Organisational development (OD) as a practice involves an ongoing, systematic process of implementing effective organisational change. OD is both a field of applied science focused on understanding and managing organisational change and a field of scientific study and inquiry. It is interdisciplinary in nature and draws on sociology, psychology, particularly industrial and organisational psychology, and theories of motivation, learning, and personality.
Organisation Development in Healthcare: A Critical Appraisal for Practitioners provides both an overview of the evolution of OD in healthcare as a field of practice and as a challenge to its future development. It examines the underlying assumptions behind OD and tracks its historical growth in healthcare, with special attention devoted to the UK's National Health Service.
The unusual nature of healthcare organisations delivering human services through the work of professionals who are subject to emotional labor and are addressing society's wicked problems provides a unique context.
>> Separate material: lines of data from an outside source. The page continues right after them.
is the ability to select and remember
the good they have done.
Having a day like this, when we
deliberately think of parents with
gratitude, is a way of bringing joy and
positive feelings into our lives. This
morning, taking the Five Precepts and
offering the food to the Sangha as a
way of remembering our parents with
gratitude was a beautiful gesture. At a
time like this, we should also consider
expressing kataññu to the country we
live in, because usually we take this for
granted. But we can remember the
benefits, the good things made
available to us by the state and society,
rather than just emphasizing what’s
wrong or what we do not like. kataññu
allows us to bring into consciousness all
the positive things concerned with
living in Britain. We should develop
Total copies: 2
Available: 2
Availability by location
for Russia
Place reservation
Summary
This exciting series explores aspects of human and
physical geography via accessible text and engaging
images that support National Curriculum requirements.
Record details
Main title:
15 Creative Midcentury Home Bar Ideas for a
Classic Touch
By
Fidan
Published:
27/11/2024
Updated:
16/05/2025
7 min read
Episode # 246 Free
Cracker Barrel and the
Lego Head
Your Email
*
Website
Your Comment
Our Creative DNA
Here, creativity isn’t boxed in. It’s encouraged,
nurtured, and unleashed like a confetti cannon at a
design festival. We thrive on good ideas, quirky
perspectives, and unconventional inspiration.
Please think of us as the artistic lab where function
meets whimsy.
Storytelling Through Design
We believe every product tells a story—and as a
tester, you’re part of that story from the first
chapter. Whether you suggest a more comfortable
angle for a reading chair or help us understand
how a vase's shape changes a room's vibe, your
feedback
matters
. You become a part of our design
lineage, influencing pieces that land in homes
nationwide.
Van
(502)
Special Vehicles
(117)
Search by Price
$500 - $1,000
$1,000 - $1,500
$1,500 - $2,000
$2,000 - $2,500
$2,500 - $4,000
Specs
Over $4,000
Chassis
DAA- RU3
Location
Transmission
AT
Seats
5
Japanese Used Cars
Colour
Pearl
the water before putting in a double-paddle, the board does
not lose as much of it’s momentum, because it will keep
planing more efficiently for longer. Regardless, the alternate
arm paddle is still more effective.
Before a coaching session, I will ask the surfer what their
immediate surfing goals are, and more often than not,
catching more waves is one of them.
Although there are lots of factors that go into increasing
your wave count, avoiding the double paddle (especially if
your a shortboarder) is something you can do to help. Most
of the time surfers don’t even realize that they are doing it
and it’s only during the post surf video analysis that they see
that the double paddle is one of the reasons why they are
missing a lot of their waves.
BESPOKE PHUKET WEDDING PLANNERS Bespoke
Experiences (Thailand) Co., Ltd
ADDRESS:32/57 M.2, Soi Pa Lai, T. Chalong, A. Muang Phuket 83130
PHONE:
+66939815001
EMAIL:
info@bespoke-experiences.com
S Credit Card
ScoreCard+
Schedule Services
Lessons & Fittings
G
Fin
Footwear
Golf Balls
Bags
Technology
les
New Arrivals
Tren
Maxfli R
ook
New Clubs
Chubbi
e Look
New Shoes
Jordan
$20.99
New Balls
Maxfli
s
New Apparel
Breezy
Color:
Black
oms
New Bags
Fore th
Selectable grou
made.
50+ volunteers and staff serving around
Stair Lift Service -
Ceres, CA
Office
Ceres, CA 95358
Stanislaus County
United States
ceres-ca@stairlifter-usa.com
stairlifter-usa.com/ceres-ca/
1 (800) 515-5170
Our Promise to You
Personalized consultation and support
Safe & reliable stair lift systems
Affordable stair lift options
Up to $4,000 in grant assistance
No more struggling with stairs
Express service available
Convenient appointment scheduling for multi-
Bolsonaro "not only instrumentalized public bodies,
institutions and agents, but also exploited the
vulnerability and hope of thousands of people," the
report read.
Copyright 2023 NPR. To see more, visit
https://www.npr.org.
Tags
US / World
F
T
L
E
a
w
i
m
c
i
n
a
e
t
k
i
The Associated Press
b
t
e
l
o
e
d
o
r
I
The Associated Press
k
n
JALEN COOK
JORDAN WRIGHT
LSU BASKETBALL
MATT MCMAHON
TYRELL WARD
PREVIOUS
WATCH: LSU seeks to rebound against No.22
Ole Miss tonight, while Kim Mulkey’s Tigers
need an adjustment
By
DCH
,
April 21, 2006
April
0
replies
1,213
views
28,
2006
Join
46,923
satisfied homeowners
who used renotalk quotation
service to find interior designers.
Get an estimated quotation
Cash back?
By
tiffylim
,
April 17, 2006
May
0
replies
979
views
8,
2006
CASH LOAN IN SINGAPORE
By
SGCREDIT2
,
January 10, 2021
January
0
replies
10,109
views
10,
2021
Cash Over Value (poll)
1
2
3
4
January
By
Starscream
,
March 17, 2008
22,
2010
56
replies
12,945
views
A range of challenges for healthcare OD are identified, including questions of conformists or deviant innovation; organisations as machines or systems; hierarchy versus democracy; the importance of power and emotion and possible future ways forward for healthcare OD are suggested. Examples and short case studies from both the UK and the US to illustrate the benefits of OD are included.
About the Author: John Edmonstone is a leadership, management and organisation development consultant with extensive experience within the public services both within the UK and internationally. He has some 30 years' experience of successful consultancy work in the human resource management and organisation development fields in the United Kingdom National Health Service, and within local government, higher and further education in such areas as leadership and management development, coaching and mentoring, evaluation research, partnership working and team development.
He has worked regularly with action learning since meeting with Professor Reg Revans in the 1970s, largely with health care managers and clinical professionals, but also in multiagency contexts, principally within the UK, but also in Ireland and Indonesia.
He runs a successful consultancy business based in Ripon, North Yorkshire and is Senior Research Fellow at the School of Social Science and Public Policy, Keele University; Research Fellow at the Institute for Global Health and Development, Queen Margaret University, Edinburgh and Associate at Skills for Health. He is on the editorial boards of the journals Action Learning: Research and Practice, Leadership in Health Services and the International Journal of Healthcare.
He is the author of the books Action Learning in Health Care: A Practical Handbook (2011) and The Action Learner's Toolkit (2003) and is author of many journal articles on action learning.